§ **Task objective**: In the records that follow, find the line with "cells are negative"; from there, retype every line exactly through the line with "significant protein staining", which also belongs to the answer.

§ **Source material**:
= = =

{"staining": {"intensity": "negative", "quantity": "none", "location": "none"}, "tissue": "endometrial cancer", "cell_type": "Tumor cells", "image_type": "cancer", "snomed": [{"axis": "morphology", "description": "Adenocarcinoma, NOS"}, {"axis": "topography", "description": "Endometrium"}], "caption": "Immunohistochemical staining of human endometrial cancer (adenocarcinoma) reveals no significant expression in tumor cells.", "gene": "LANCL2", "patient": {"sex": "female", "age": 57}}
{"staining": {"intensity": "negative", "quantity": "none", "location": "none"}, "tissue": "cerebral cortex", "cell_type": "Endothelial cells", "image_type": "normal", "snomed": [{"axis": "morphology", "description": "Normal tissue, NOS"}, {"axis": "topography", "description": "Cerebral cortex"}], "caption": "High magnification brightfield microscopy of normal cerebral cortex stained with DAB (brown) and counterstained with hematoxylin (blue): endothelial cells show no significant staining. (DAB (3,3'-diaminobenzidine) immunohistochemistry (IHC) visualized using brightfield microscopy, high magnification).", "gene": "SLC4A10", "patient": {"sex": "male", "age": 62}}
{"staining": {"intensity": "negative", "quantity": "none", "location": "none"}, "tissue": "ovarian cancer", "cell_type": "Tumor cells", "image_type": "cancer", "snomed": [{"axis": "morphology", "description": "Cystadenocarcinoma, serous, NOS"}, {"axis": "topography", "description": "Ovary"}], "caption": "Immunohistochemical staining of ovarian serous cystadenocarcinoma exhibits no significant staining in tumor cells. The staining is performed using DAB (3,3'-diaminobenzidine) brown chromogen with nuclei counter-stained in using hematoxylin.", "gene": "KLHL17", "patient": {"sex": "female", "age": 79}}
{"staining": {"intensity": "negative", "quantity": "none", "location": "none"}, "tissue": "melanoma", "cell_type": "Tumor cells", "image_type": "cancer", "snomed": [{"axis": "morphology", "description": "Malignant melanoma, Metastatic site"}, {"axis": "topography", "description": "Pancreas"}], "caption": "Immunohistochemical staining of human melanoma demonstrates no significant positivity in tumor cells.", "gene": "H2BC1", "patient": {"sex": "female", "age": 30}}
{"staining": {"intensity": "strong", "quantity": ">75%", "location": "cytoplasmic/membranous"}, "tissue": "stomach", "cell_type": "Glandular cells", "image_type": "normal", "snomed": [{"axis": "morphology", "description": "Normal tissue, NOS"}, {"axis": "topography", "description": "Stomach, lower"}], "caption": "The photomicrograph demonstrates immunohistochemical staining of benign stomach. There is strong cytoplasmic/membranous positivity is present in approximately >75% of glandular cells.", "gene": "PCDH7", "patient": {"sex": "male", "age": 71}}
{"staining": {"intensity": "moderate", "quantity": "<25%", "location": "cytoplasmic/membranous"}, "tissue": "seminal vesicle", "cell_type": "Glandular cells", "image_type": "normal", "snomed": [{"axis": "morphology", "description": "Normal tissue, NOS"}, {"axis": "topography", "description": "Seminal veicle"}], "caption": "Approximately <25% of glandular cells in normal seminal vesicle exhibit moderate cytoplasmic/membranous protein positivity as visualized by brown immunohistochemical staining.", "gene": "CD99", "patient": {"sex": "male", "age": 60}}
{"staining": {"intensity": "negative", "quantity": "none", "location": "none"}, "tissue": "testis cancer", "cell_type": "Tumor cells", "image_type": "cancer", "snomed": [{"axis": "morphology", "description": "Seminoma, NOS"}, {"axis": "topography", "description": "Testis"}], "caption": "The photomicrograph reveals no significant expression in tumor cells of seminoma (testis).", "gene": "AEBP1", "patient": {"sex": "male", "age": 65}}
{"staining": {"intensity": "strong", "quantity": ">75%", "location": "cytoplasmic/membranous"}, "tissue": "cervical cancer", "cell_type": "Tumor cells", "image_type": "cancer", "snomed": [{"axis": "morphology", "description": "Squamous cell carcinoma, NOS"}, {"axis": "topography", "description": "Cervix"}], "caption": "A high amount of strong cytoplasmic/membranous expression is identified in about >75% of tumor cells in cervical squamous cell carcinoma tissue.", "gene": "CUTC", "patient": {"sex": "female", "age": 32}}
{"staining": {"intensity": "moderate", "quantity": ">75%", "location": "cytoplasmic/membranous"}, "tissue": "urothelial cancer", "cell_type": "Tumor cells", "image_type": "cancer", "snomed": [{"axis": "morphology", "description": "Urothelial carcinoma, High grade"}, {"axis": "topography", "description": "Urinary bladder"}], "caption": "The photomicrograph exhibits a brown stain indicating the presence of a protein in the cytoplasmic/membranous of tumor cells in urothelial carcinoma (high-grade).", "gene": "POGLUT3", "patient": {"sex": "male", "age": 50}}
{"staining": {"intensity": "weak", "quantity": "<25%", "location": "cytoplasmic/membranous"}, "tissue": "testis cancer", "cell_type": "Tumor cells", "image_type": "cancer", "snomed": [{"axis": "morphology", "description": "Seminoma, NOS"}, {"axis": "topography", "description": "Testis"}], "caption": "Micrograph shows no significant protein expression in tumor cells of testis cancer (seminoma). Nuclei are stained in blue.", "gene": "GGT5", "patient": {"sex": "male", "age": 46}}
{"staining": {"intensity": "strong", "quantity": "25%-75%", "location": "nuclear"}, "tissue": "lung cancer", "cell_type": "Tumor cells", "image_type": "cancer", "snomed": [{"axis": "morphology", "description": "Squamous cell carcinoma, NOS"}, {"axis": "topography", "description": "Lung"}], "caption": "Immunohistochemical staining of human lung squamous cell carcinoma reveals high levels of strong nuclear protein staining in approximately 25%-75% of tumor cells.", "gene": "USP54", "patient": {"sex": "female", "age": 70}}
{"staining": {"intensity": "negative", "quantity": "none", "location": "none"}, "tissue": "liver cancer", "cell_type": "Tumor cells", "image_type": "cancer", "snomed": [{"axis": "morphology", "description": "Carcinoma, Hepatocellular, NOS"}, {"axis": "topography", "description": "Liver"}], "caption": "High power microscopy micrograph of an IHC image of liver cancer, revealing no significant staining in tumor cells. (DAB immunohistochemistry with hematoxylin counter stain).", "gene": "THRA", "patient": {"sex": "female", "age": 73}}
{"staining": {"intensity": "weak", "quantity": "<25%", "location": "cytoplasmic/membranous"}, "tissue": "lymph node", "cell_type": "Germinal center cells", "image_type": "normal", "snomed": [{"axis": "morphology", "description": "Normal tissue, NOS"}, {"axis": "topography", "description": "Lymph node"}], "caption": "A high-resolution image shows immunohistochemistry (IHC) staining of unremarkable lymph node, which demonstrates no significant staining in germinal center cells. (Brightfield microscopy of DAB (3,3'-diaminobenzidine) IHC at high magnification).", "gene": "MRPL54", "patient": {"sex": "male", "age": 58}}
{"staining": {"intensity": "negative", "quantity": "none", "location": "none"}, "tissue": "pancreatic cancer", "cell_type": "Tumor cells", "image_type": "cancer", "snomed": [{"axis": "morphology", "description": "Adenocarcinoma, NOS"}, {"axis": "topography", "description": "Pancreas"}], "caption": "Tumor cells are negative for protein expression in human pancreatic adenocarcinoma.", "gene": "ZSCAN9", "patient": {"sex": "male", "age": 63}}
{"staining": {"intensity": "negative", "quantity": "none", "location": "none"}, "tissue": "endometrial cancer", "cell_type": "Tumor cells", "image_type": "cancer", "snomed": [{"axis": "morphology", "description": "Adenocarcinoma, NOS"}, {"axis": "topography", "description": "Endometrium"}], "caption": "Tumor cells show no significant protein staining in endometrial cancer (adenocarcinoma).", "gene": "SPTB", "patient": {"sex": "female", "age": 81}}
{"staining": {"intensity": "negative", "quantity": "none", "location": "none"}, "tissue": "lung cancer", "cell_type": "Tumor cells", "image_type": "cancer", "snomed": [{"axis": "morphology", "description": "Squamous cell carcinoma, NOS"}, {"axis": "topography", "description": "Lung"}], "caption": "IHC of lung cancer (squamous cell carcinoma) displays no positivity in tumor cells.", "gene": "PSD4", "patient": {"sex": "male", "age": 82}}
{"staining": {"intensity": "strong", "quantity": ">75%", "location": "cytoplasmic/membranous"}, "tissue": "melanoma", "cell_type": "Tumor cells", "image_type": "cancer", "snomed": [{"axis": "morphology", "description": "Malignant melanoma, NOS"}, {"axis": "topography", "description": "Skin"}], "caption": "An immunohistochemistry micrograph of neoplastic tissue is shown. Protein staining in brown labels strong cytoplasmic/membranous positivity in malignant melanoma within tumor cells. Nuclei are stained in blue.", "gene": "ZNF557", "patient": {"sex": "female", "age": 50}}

= = =

§ **Final answer**:
{"staining": {"intensity": "negative", "quantity": "none", "location": "none"}, "tissue": "pancreatic cancer", "cell_type": "Tumor cells", "image_type": "cancer", "snomed": [{"axis": "morphology", "description": "Adenocarcinoma, NOS"}, {"axis": "topography", "description": "Pancreas"}], "caption": "Tumor cells are negative for protein expression in human pancreatic adenocarcinoma.", "gene": "ZSCAN9", "patient": {"sex": "male", "age": 63}}
{"staining": {"intensity": "negative", "quantity": "none", "location": "none"}, "tissue": "endometrial cancer", "cell_type": "Tumor cells", "image_type": "cancer", "snomed": [{"axis": "morphology", "description": "Adenocarcinoma, NOS"}, {"axis": "topography", "description": "Endometrium"}], "caption": "Tumor cells show no significant protein staining in endometrial cancer (adenocarcinoma).", "gene": "SPTB", "patient": {"sex": "female", "age": 81}}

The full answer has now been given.